(Beginning of Excerpt provided)

Dr. Helen Morrison has profiled more than eighty serial killers around the world. What she has learned about them will shatter every assumption you've ever had about the most notorious killers known to man.
Dr. Helen Morrison, a leading expert on serial killers, has spent as many as four hundred hours alone with depraved murderers. In My Life Among the Serial Killers, Dr. Morrison relates how she profiled Richard Otto Macek, who chewed on his victims' body parts, stalked Dr. Morrison, then believed she was his wife. She conducted the last interview with Ed Gein, the inspiration for Alfred Hitchcock's Psycho. John Wayne Gacy, the clown-obsessed killer of young men, sent her crazed Christmas cards, and gave her his paintings as presents.
Dr. Morrison has received letters from killers, read their diaries and journals, evaluated crime scenes, testified at their trials, and studied photos of the gruesome carnage. She has interviewed the families of the victims, and the spouses and parents of the killers.
Through it all, Dr. Morrison's goal has been to discover the reasons why serial killers are compelled to murder, how they choose their victims, and what we can do to prevent their crimes in the future. Her provocative conclusions will stun you.

(End of Excerpt provided)
(Beginning of Dataset)

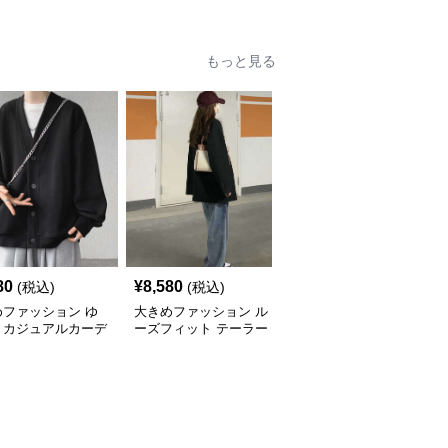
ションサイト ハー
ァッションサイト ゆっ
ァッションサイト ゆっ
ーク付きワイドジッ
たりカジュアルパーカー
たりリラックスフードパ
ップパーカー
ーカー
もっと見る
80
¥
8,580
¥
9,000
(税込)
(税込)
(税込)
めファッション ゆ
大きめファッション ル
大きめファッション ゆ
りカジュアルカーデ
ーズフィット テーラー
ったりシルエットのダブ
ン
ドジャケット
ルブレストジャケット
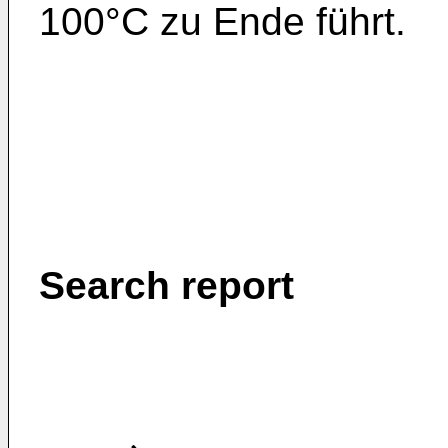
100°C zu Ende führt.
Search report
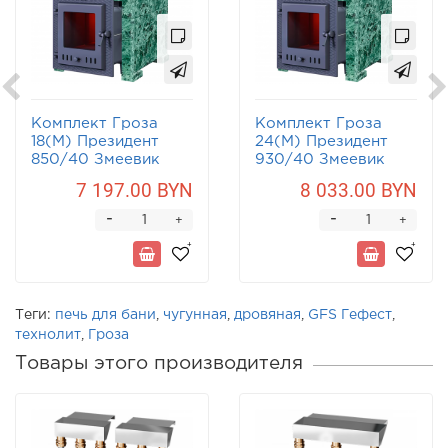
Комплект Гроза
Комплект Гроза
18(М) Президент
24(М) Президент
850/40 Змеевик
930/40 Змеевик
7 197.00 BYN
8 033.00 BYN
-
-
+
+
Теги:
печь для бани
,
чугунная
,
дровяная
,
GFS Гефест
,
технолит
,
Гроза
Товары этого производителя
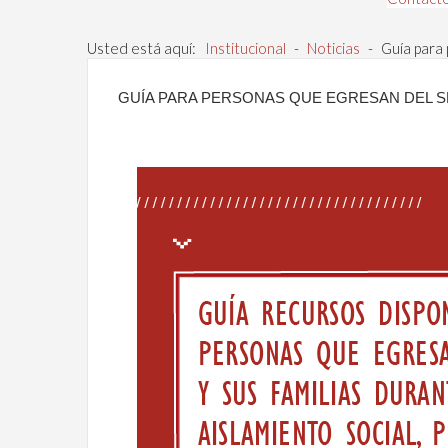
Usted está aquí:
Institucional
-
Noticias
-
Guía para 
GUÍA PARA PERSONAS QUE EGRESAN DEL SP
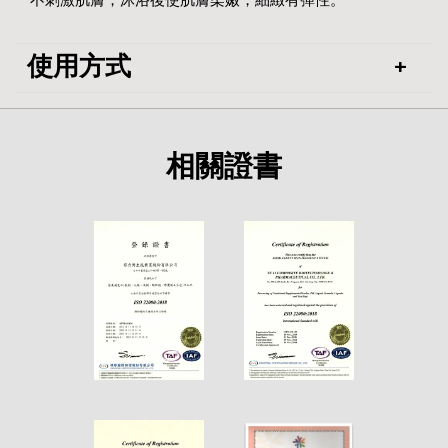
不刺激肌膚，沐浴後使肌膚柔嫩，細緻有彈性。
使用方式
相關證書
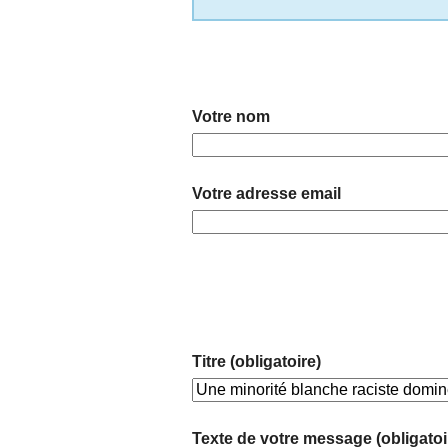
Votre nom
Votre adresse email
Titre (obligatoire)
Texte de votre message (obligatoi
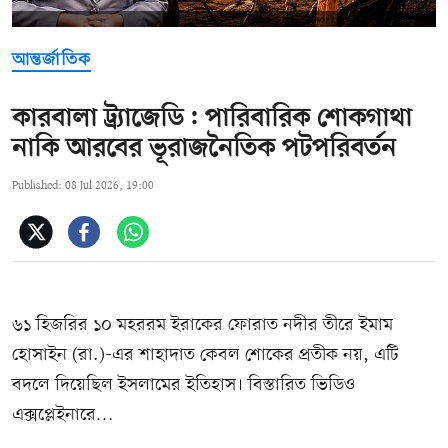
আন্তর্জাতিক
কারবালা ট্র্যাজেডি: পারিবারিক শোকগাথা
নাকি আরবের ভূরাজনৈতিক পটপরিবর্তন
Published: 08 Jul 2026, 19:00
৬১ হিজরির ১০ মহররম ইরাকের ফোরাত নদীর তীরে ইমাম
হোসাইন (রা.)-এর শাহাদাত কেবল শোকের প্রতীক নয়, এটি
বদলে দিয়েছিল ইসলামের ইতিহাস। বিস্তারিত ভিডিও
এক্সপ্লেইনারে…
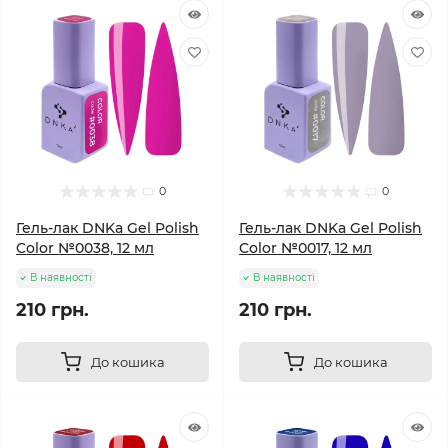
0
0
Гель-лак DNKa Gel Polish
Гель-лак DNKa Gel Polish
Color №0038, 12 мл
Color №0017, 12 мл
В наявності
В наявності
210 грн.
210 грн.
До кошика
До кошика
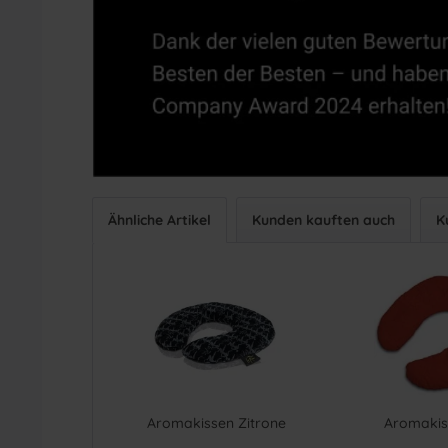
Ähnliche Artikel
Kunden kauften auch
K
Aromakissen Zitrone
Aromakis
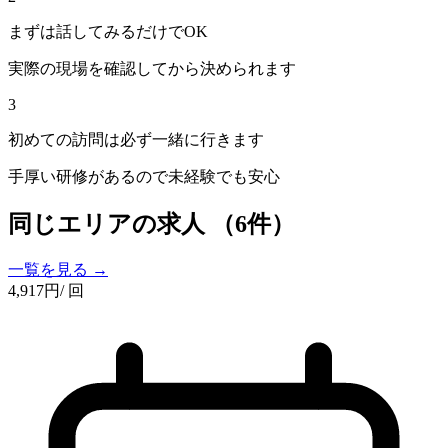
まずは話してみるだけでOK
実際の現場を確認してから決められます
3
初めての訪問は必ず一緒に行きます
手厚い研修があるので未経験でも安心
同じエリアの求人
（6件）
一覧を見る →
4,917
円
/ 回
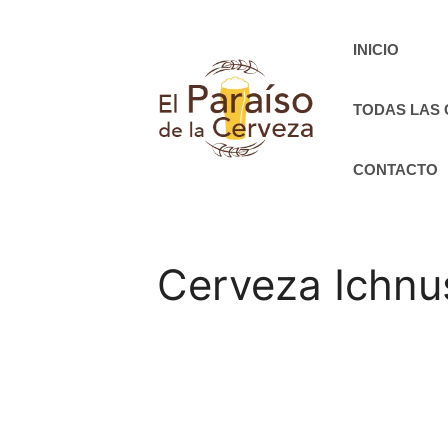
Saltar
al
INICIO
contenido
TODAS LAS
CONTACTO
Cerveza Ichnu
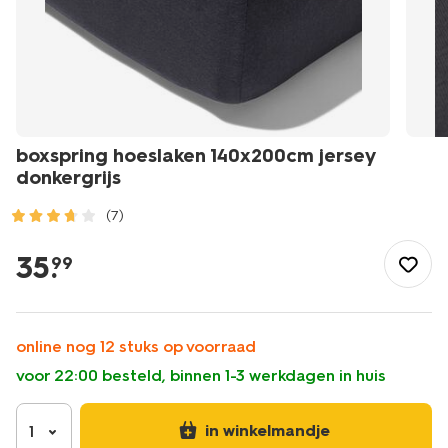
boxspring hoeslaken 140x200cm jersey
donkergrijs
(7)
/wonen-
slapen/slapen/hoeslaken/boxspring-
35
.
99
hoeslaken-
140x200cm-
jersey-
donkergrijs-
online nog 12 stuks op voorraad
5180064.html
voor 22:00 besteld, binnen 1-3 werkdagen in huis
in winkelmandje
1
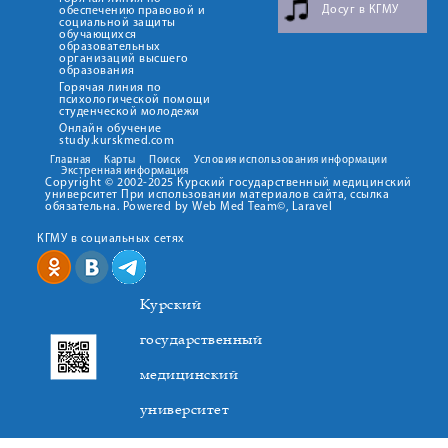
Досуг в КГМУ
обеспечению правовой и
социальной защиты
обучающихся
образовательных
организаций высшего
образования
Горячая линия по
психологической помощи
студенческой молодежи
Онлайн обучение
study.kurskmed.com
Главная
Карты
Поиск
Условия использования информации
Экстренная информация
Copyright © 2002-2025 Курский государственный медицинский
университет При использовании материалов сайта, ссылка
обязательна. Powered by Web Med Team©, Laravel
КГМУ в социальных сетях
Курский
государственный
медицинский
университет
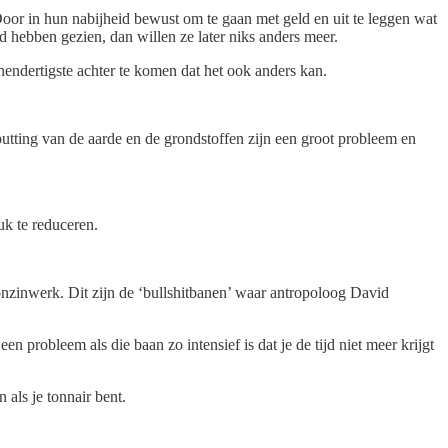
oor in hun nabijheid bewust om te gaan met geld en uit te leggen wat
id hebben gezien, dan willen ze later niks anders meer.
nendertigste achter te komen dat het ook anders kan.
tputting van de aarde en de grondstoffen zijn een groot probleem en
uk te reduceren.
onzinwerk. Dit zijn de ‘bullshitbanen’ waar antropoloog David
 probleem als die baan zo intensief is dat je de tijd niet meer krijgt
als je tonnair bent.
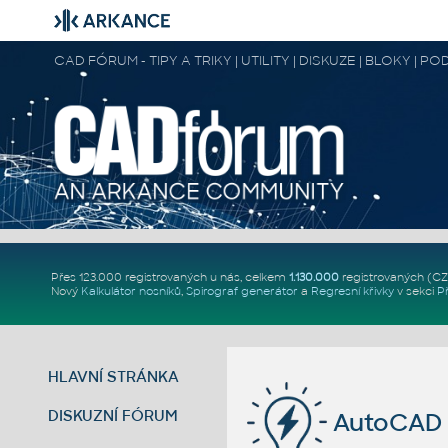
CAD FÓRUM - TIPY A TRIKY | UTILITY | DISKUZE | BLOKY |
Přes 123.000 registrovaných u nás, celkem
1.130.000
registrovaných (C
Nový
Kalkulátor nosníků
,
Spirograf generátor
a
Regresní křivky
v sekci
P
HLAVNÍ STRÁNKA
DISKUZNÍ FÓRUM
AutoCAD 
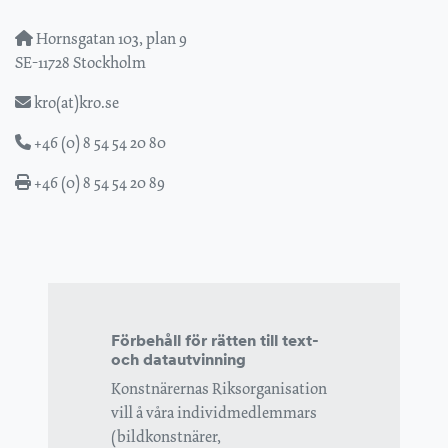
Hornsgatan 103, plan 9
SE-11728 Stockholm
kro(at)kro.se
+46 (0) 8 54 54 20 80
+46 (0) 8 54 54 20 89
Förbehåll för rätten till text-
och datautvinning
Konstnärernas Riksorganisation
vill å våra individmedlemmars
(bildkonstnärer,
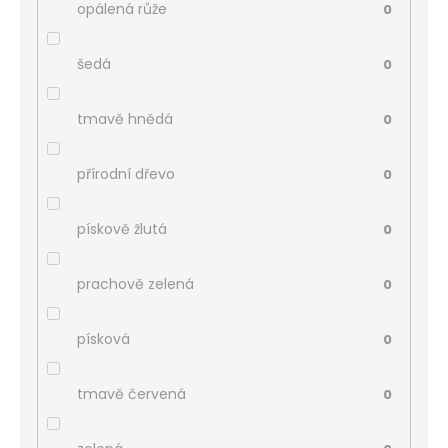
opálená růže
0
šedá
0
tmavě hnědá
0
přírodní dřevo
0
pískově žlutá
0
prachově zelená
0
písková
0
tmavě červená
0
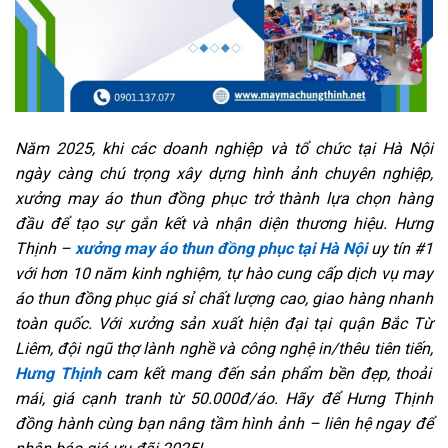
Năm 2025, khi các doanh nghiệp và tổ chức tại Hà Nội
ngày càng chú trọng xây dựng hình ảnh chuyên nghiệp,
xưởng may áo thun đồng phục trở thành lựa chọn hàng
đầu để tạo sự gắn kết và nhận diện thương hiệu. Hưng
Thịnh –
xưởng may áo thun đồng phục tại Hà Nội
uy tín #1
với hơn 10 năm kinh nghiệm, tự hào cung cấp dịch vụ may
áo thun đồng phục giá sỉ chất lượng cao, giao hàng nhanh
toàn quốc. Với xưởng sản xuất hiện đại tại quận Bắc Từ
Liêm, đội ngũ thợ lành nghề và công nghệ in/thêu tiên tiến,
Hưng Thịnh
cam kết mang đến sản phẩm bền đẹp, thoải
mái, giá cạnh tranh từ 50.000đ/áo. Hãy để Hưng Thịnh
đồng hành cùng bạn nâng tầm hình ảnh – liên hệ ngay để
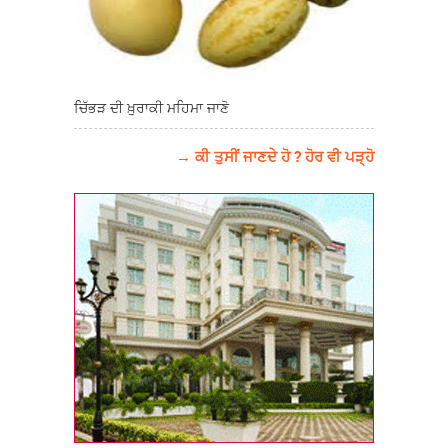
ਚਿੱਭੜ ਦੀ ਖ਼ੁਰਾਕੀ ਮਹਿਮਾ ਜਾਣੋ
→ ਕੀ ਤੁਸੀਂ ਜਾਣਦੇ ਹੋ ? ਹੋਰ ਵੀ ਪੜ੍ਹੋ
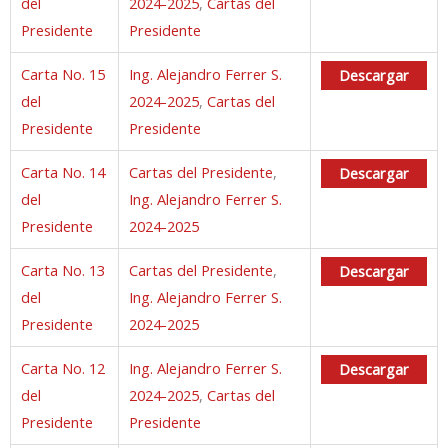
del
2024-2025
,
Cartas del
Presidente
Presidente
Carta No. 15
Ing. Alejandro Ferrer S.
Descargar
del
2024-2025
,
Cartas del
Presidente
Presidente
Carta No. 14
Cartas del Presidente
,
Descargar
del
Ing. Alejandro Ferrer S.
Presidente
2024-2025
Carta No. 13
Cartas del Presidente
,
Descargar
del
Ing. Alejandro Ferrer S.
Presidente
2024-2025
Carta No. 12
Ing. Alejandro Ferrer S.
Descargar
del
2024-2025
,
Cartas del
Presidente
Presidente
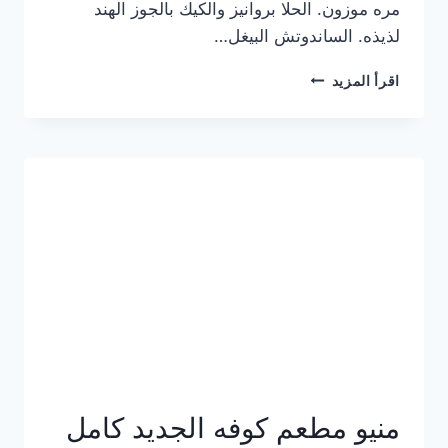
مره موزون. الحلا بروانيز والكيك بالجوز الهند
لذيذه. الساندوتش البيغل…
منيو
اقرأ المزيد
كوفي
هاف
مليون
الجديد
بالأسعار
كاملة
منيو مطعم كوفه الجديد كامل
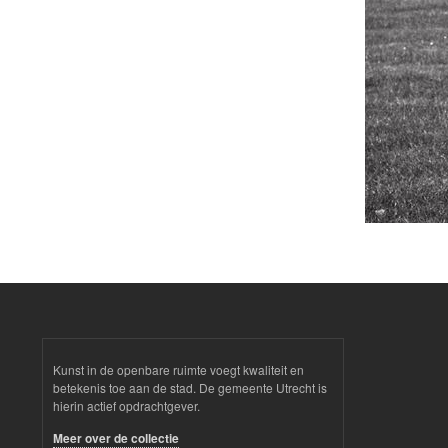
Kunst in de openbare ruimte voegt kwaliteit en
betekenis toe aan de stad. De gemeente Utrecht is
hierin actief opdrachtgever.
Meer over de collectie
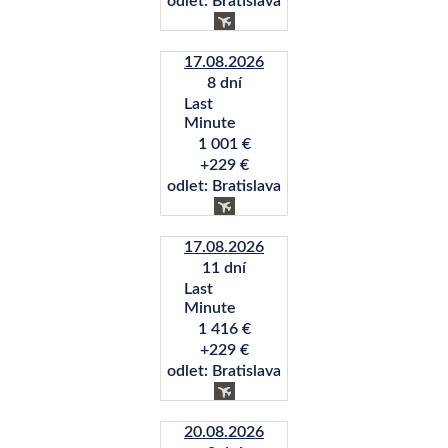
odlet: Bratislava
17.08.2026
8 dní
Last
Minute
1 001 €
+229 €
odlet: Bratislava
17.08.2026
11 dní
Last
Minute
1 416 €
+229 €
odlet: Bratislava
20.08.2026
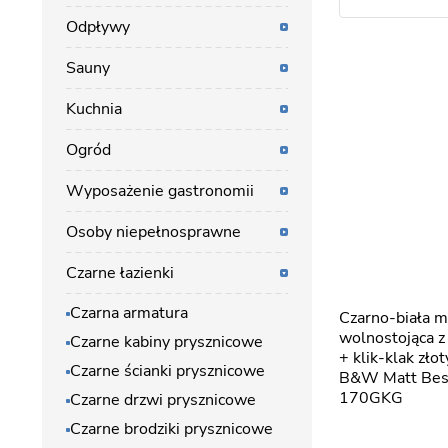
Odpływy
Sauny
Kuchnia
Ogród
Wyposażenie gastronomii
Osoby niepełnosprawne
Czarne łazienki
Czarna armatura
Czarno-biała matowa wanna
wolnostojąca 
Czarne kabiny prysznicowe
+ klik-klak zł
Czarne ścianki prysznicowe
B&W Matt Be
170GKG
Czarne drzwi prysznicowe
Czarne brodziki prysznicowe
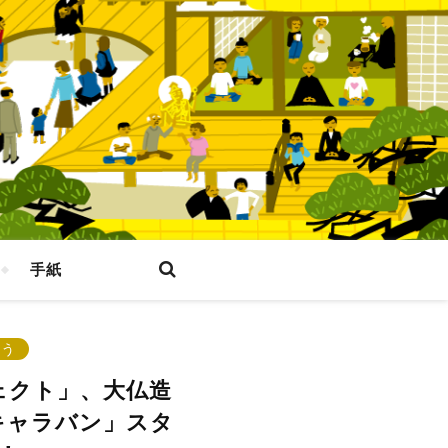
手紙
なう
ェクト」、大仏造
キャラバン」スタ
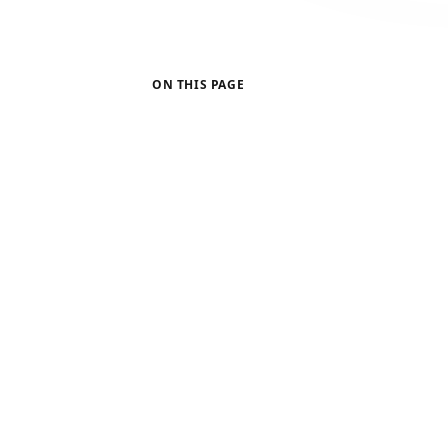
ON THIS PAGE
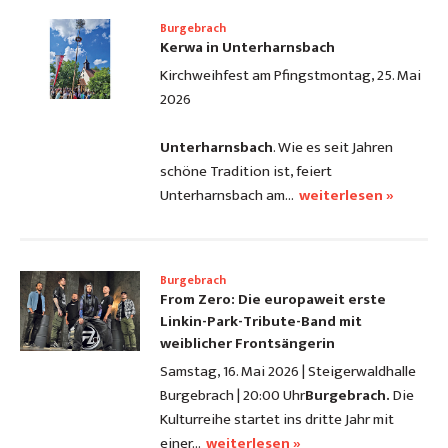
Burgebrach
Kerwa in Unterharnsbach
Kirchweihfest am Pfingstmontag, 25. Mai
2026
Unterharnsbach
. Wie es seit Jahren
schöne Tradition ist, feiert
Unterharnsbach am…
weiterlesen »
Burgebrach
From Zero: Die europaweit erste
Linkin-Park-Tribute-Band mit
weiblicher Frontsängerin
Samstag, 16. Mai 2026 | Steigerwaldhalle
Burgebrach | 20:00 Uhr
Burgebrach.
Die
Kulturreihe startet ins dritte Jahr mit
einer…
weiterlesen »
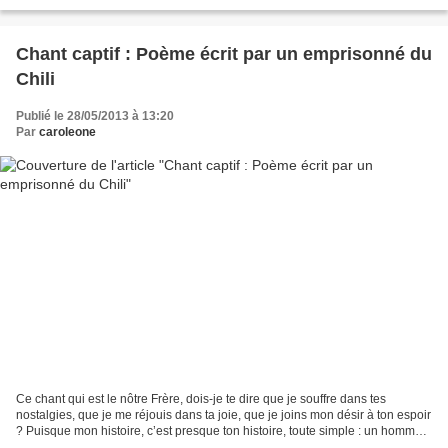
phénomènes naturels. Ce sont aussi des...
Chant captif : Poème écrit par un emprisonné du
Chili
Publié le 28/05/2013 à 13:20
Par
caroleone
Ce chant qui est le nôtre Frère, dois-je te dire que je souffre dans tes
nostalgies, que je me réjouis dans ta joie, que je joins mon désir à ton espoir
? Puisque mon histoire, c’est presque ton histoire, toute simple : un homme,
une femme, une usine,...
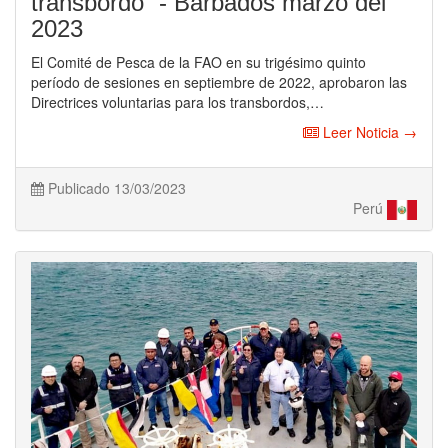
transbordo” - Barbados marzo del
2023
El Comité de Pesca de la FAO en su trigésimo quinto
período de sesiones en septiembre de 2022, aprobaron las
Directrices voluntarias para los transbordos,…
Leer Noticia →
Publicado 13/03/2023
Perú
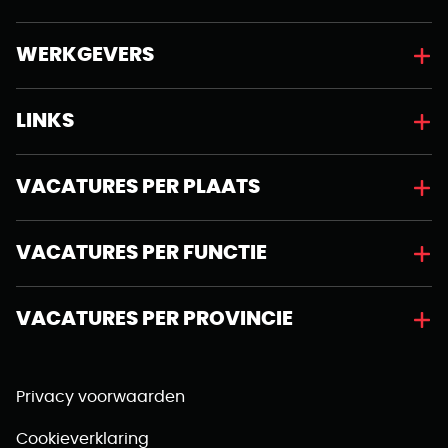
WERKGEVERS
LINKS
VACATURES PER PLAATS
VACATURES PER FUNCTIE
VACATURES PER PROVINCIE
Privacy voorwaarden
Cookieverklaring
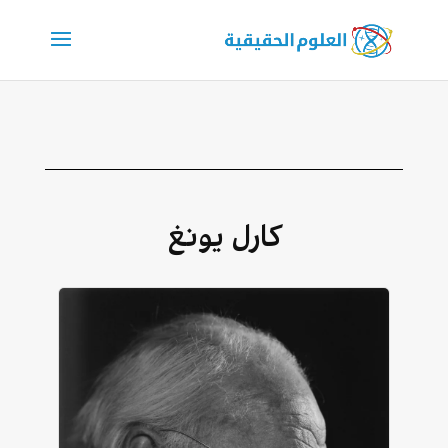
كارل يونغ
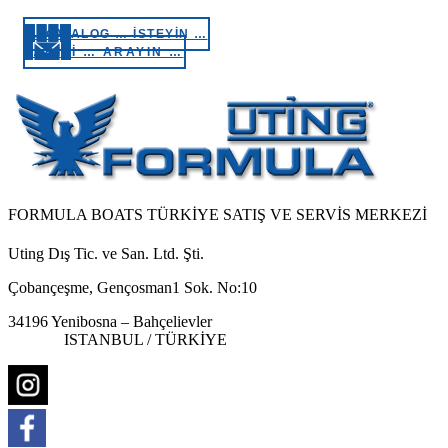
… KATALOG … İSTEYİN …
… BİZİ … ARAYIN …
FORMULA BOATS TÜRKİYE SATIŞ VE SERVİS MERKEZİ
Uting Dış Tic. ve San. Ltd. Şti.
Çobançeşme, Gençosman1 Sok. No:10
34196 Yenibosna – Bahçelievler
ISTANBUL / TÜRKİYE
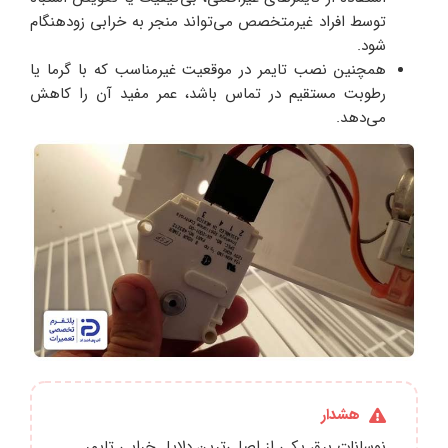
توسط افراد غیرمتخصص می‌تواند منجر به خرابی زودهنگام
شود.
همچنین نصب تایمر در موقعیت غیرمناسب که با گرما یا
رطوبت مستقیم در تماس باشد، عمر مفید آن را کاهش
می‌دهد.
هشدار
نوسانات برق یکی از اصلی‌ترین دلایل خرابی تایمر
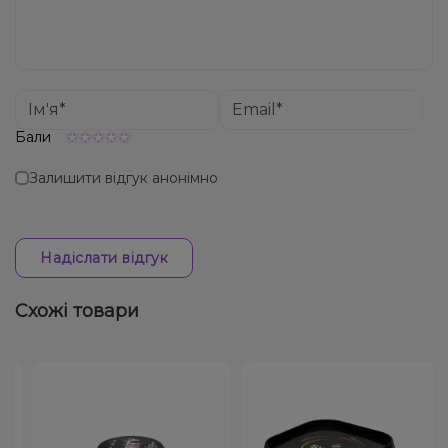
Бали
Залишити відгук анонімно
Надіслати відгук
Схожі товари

(End of Dataset)

Exercise tasks >>
- 1) Answer these questions about the book description:
(a) How many serial killers has Dr. Morrison profiled around the world?
(b) Which killer, named as the inspiration for Psycho, did she conduct the last interview with?
(c) What did John Wayne Gacy give her as presents?
- 2) In the listing, swap "Published" for "Posted" in the lines from the line with "আন্তর্জাতিক" to the line with "এক্সপ্লেইনারে…", and give back only those lines with everything else unchanged.

Completed exercise >>
- 1)
(a) More than eighty.
(b) Ed Gein.
(c) His paintings.

- 2)
আন্তর্জাতিক
কারবালা ট্র্যাজেডি: পারিবারিক শোকগাথা
নাকি আরবের ভূরাজনৈতিক পটপরিবর্তন
Posted: 08 Jul 2026, 19:00
৬১ হিজরির ১০ মহররম ইরাকের ফোরাত নদীর তীরে ইমাম
হোসাইন (রা.)-এর শাহাদাত কেবল শোকের প্রতীক নয়, এটি
বদলে দিয়েছিল ইসলামের ইতিহাস। বিস্তারিত ভিডিও
এক্সপ্লেইনারে…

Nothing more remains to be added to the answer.